## [Actions to take]
a: According to the text on Carnarvon banana growing, how long does a banana tree grow before it gives its only bunch?
b: Continue the text on Carnarvon banana growing, starting after its final sentence.

## [Provided text]
Carnarvon's unique growing environment comes with its challenges and benefits and the industry has needed to develop innovative approaches to managing some of those difficulties, for example, SBC uses Bugs For Bugs to manage pests.

By introducing insects to eat other insects that are a pest, they eventually kill off the pest and the introduced insects die out as the food source is reduced.

"It works really well and we have a really healthy ecosystem, so it's a good way of farming," Ms Mangili said.

"And if you kick around the soil in our banana patches, there's lots of beneficial insects around and it all keeps a healthy balance.

"Once a banana tree has given its only bunch after it has been growing for 14 to 18 months, it is knocked down, chopped into smaller pieces and left on the ground.

"Because we grow our bananas a lot closer together than Queensland ones (Carnarvon rows are about 1.5 to two metres apart, while Queensland rows are about 5m apart), they somewhat cross over and create a microclimate which is humid and the old trees are mulched down."

Carnarvon bananas are purposely grown closer together to have a micro climate within the patch, which mimics Queensland's climate, otherwise Carnarvon's environment can be hot and dry in summer (up to 45 plus degrees which burns bananas), and windy and cold in the winter (with night time temperatures down to 9-10 degrees).

Ms Mangili said a struggle for the horticulture industry was managing the balance between supply and demand.

"Horticulture is really hard, because if we are providing for example 2000 cartons a week of bananas, that's 30,000 individual packages and you could say that's 30,000 families buying our bananas," she said.

"But living in a climate like Carnarvon, a lot can happen in the growing time.

## [Data to examine]
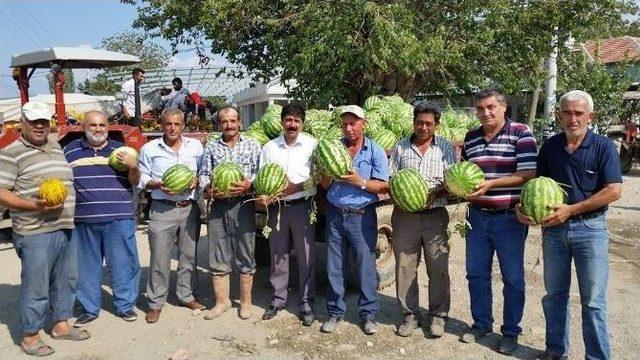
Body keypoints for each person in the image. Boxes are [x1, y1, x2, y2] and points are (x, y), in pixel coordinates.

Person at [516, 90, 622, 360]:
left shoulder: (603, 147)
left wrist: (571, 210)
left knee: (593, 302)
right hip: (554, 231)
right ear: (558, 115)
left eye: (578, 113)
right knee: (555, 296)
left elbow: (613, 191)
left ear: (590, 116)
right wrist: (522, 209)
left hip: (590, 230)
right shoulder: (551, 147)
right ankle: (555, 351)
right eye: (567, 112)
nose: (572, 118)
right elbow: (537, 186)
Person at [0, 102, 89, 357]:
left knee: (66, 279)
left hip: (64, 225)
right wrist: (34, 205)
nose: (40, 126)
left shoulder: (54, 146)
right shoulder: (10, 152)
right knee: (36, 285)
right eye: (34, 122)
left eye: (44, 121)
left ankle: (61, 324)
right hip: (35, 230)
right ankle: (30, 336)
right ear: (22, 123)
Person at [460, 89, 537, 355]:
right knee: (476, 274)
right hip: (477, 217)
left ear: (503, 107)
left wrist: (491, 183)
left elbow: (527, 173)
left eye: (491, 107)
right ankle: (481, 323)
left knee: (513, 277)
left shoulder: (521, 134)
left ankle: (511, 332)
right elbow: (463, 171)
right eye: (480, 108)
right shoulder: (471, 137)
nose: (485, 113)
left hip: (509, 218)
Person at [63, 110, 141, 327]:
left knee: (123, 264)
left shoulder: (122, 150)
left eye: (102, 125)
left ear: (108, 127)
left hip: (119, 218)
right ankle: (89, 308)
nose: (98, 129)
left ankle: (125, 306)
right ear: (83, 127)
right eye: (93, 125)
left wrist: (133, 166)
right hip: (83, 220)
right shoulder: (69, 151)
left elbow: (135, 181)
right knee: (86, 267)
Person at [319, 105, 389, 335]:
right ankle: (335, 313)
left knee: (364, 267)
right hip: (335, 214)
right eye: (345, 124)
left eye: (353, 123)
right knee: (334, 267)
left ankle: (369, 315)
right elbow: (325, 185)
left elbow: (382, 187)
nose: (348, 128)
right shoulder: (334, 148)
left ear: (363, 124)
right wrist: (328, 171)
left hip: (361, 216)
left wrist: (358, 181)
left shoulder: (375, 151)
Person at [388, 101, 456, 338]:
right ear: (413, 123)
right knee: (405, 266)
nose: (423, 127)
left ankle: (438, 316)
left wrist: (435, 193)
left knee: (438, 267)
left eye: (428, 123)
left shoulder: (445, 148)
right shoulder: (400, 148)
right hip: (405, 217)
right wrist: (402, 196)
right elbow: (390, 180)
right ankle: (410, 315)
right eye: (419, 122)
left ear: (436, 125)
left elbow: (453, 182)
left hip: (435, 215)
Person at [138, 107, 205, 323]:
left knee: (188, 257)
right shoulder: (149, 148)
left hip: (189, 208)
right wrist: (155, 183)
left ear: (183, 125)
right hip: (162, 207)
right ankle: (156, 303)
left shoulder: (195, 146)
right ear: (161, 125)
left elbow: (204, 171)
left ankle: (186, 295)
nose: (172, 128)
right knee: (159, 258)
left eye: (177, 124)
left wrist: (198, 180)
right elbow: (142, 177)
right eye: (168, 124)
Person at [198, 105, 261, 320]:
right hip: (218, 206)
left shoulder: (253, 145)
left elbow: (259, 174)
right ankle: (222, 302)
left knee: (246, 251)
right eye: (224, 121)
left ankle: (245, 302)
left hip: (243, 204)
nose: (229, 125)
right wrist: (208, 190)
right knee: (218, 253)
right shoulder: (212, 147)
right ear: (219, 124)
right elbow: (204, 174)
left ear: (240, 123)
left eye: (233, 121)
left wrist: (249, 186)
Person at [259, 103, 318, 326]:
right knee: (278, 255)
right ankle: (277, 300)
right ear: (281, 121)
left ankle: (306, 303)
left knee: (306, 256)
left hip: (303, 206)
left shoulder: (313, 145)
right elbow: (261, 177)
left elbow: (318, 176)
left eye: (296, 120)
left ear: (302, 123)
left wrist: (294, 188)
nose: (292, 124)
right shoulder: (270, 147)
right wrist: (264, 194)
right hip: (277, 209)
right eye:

## [Exercise responses]
a: It grows for 14 to 18 months.

b:
"If a full moon happens we might get some warmer weather and humidity, and suddenly we have 4000 cartons.

"That means we have to find 30,000 new families to buy our product.

"People are creatures of habit - they are not just going to swap, so the only mechanism we have is price.

"So we might halve our price and go below the cost of production because we need to entice people to try our bananas.

"We might do this for a few weeks and people like them after trying them, but then we might get a cold snap and production will slow down, resulting in consumers going back to buying Queensland bananas, so it's a really hard balance."

SBC has been looking into ways it can value add with excess product and bananas that don't meet the retailers' high standards, or sell to another market if the price is too low.

"Having the option to do something with excess product when we have it, or if the price is too low and we decide not to send them, then we want to have something else we can do with our product," Ms Mangili said.

"But that is a whole new market development which takes time and effort, so it's a work in progress.

"We tried banana bread, because everyone loves banana bread, but suddenly we realised our competitors were Sara Lee, retailers' own brands etc. and our banana bread was costing twice as much by the time it got to retail.

"We would rather partner with someone who was already wholesaling into the industry and sell them our second grade bananas.

"But we would have to ripen them and have a food safe-accredited facility that was able to process them - maybe peel and freeze bananas, so it is a big investment, which might only be about 10pc of our production, but we definitely need to have another avenue."

Ms Mangili's passion about the much-loved superfruit is clearly ripe and somewhat contagious.

And her desire to support Carnarvon growers and WA's only banana growing region is truly inspiring.

She hopes that by informing people about how Carnarvon bananas are grown and why they are packaged, will bring more support to the industry to enable it to continue to grow, so that growers can make good returns on their produce and consumers can enjoy WA's sweeter bananas long into the future.

  • Mollie Tracey travelled to Carnarvon as a guest of the Gascoyne Food Council.